Reproduce the listing below exactly, except for its pictures.

--- EXERCISE DATA ---
● ● ●

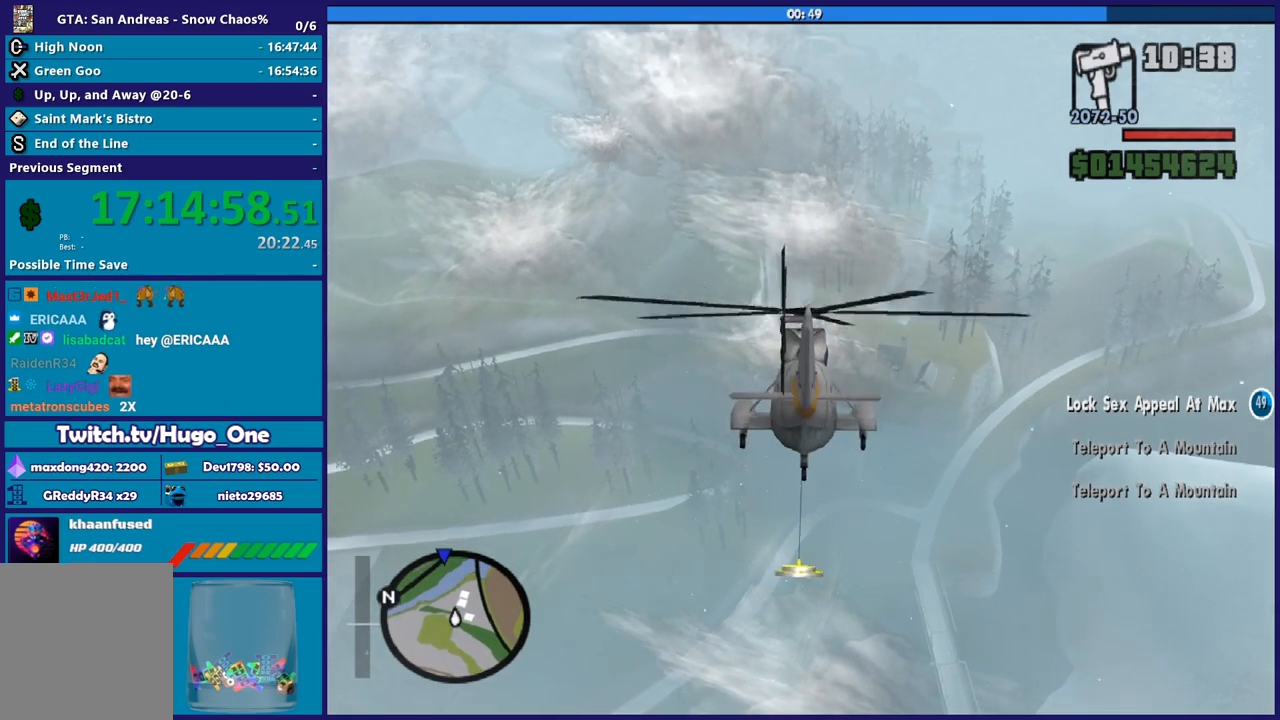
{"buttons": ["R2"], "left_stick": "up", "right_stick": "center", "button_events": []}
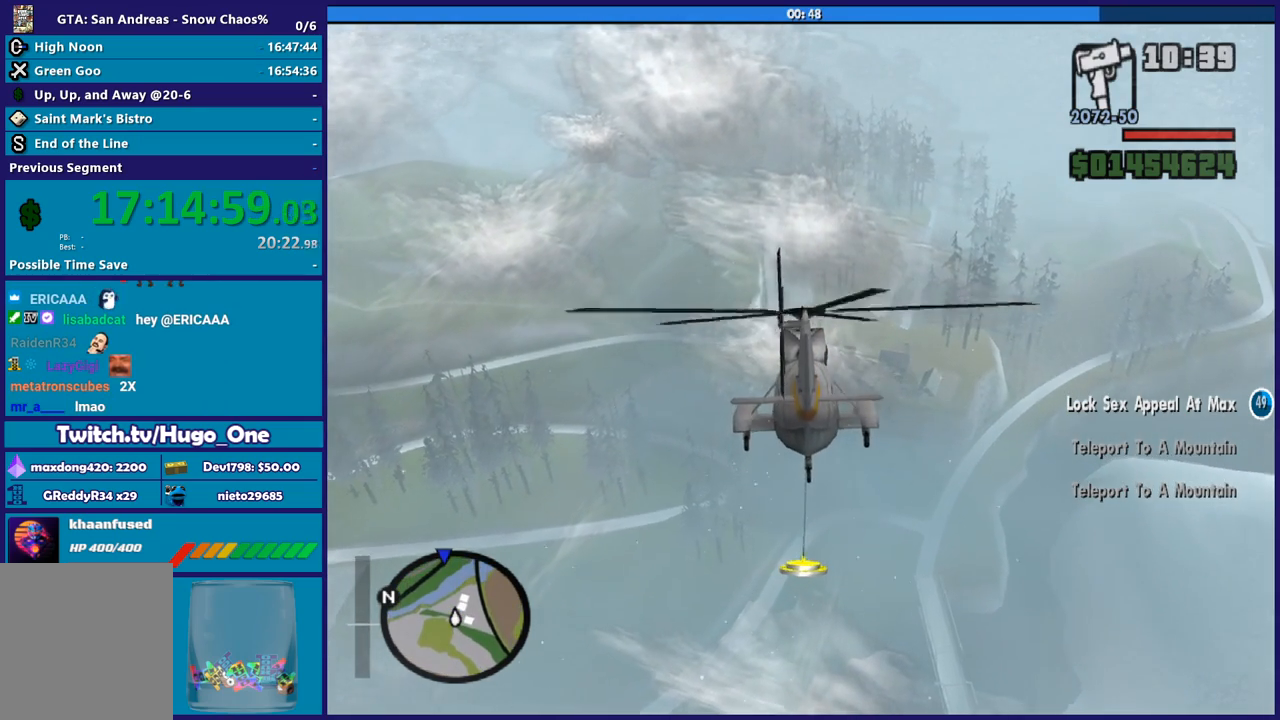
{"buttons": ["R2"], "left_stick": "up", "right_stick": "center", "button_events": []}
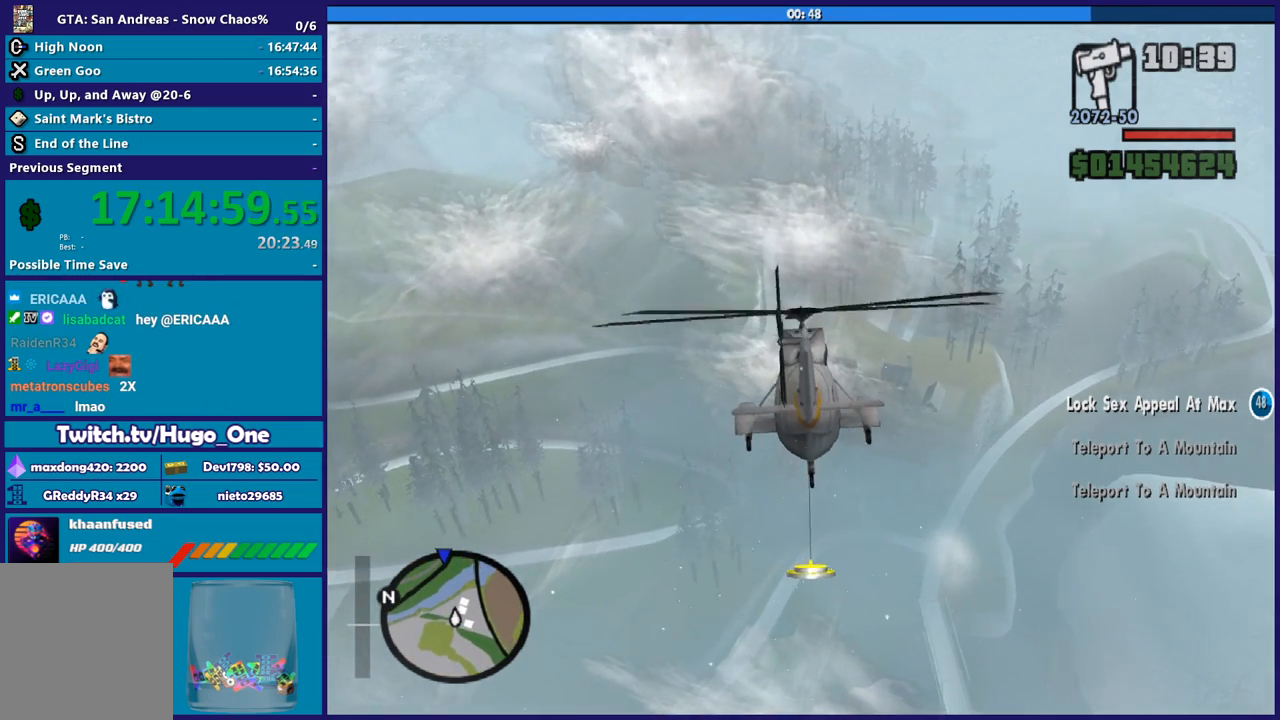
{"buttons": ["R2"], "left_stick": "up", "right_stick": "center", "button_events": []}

● ● ●

--- TASK RESULT ---
{"buttons": ["R2"], "left_stick": "up", "right_stick": "center", "button_events": []}
{"buttons": ["R2"], "left_stick": "up", "right_stick": "center", "button_events": []}
{"buttons": ["R2"], "left_stick": "up", "right_stick": "center", "button_events": []}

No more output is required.